Exercises
1. In the Flutter navigation guide below, what is the answer to each of these questions?
(a) Which reference file should you read when configuring Android App Links?
(b) Where should query parameters be read from?
(c) Where should Associated Domains for iOS Universal Links be configured?
2. Which Dart files does the Flutter navigation guide below name as starter examples? List all of them.
3. Continue the Flutter navigation guide below from its last sentence.

Read only the resources needed for the current task:

| Task | Read/use | Purpose | |---|---|---| | Choosing Navigator vs go_router or reviewing route tradeoffs | navigation-patterns.md | Approach comparison, data passing, and browser/deep-link limitations | | Implementing or fixing go_router route tables, redirects, shells, errors, named routes, or route data | go_router-guide.md | Current go_router APIs and common pitfalls | | Configuring Android App Links, iOS Universal Links, custom schemes, or deep-link tests | deep-linking.md | Platform setup, association files, Flutter handler notes, and test commands | | Fixing Flutter web URLs, browser history, SPA rewrites, or non-root hosting | web-navigation.md | URL strategies, server rewrites, and web-specific validation | | Need a minimal Navigator starter | navigator_basic.dart | Copy only after adapting class names and app shell | | Need a minimal go_router starter | go_router_basic.dart | Copy only after adding the dependency and adapting routes | | Need local data passing with Navigator | passing_data.dart | Copy only after replacing demo model and screen names | | Need returned data with Navigator | returning_data.dart | Copy only after handling null/cancelled results appropriately |

Do not read every reference by default. Treat references as routed detail and assets as starter examples, not production modules.

Implementation Rules

  • Do not mix primary navigation models casually. If the app uses go_router, prefer context.go, context.push, context.goNamed, or context.pushNamed for main app routes. Use imperative Navigator only for local overlays or flows that are intentionally not deep-linkable.
  • Build query-string locations with Uri(path: ..., queryParameters: ...).toString() or go_router named-route APIs. Do not pass a queryParameters argument to context.push or context.go.
  • Read query parameters from state.uri.queryParameters and path parameters from state.pathParameters.
  • Do not store complex state only in a URL. Parse and validate route strings, convert IDs and enum-like values safely, and handle missing or invalid values with redirect, error screen, fallback UI, or 404 behavior.
  • Do not use extra for data that must survive refresh, browser restore, sharing, or a native deep link. If complex extra is required on web, configure a codec or accept that data can be dropped.
  • Keep auth redirects loop-free. Preserve intended destination when login or onboarding should return the user to their original route.
  • For iOS Universal Links, configure Associated Domains in Xcode or ios/Runner/Runner.entitlements, not as an Info.plist route table.

Data extracts
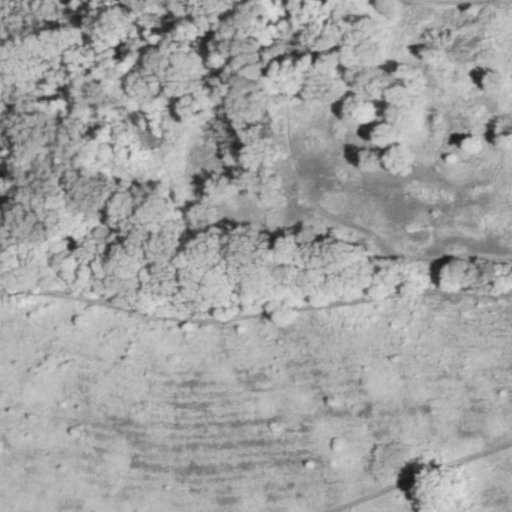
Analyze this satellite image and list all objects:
road: (86, 45)
road: (279, 54)
road: (240, 266)
road: (254, 304)
road: (415, 474)
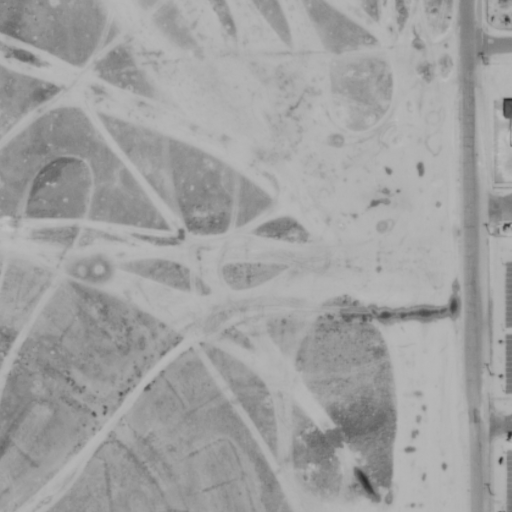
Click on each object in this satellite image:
road: (490, 44)
building: (507, 108)
building: (507, 108)
road: (509, 214)
road: (236, 250)
road: (472, 256)
road: (494, 423)
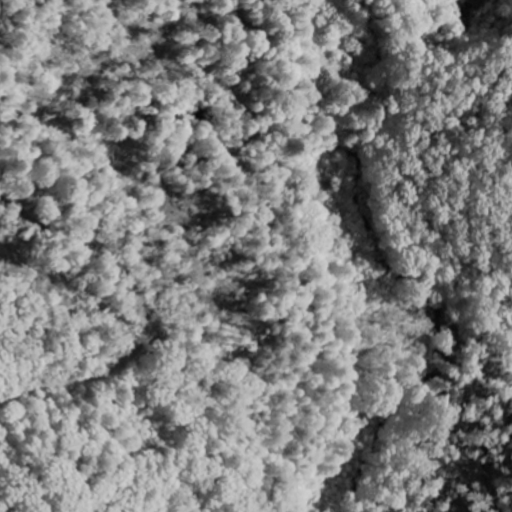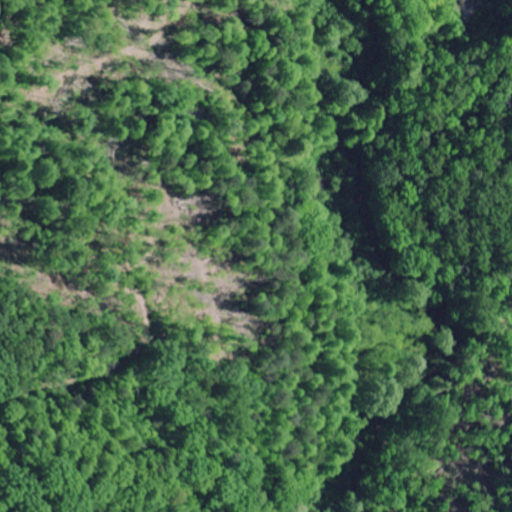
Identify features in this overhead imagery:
road: (286, 254)
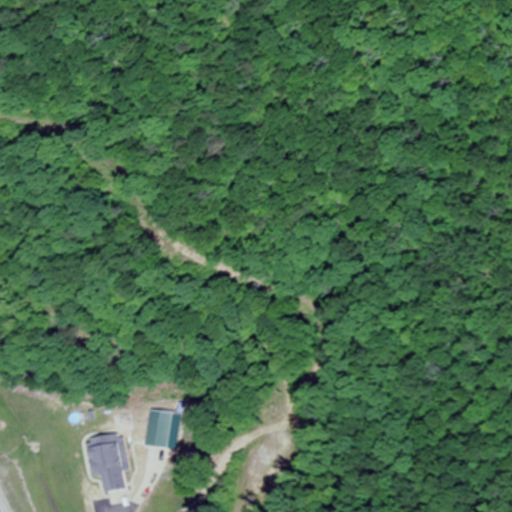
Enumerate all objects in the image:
building: (159, 429)
building: (113, 461)
road: (0, 511)
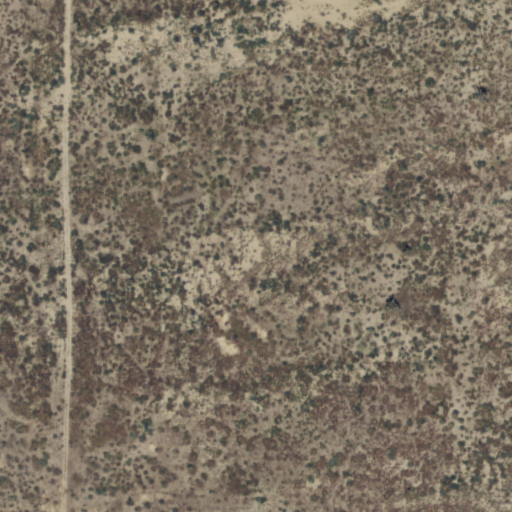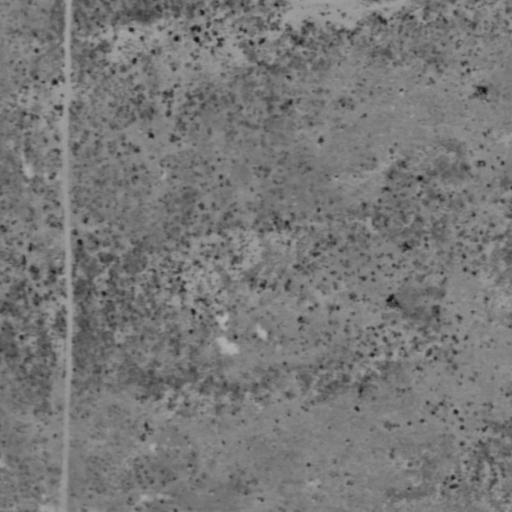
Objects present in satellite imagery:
road: (61, 256)
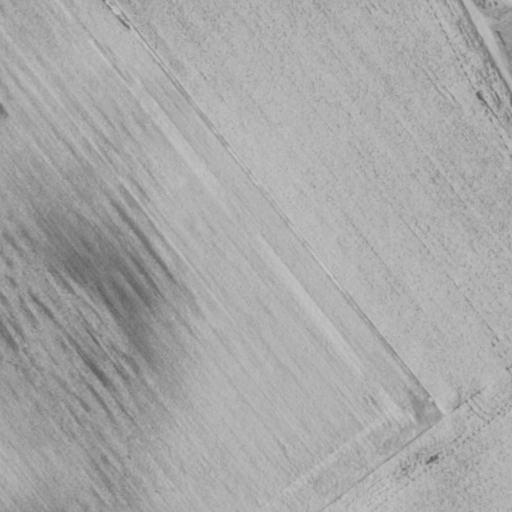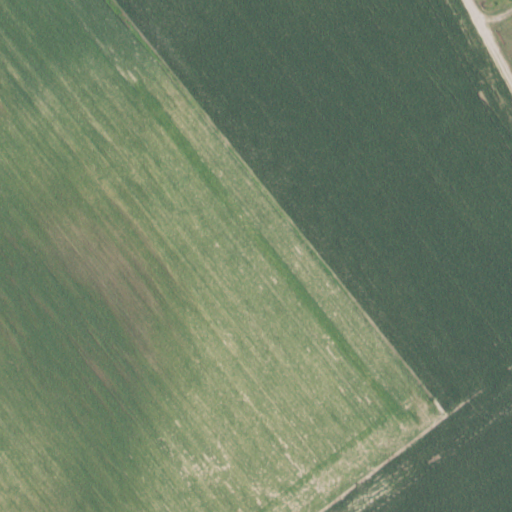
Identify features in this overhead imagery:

Your responses
1.
(a) deep-linking.md
(b) state.uri.queryParameters
(c) In Xcode or ios/Runner/Runner.entitlements

2.
navigator_basic.dart
go_router_basic.dart
passing_data.dart
returning_data.dart

3.
  • For web path strategy, update web/index.html base href and server rewrites when hosting below a non-root path. Do not encode the hosting prefix into every GoRoute.path unless the target app already uses that convention.
  • Do not copy assets blindly. Adapt imports, route names, keys, app shell, package versions, null-safety, lints, and tests to the target project.

Validation

After changing a Flutter project:

  1. Run dart format on edited Dart files.
  2. Run flutter analyze for the project or closest package.
  3. Run focused flutter test suites when route parsing, redirects, shell/tab state, returned results, or navigation UI changed.
  4. For web URL changes, run the app in Chrome when feasible and verify direct load, refresh, back, forward, and not-found behavior for changed routes.
  5. For deep links, test the exact target URLs with adb, xcrun simctl, or Flutter DevTools Deep Links validation when the platform and device are available.
  6. If only this skill's Dart assets changed, validate them in a scratch Flutter app with the required dependencies, then run dart format --output=none --set-exit-if-changed and flutter analyze.

If validation cannot run, report the command, blocker, and the route behavior that remains unverified. Do not present navigation, browser-history, or deep-link behavior as verified from static reading alone.

Fallback

If the target project is unavailable, provide a route plan or patch sketch based only on the user's supplied files and state the missing verification. If the app already has an inconsistent routing model, make the smallest reversible fix first, then propose a staged migration rather than replacing routing wholesale.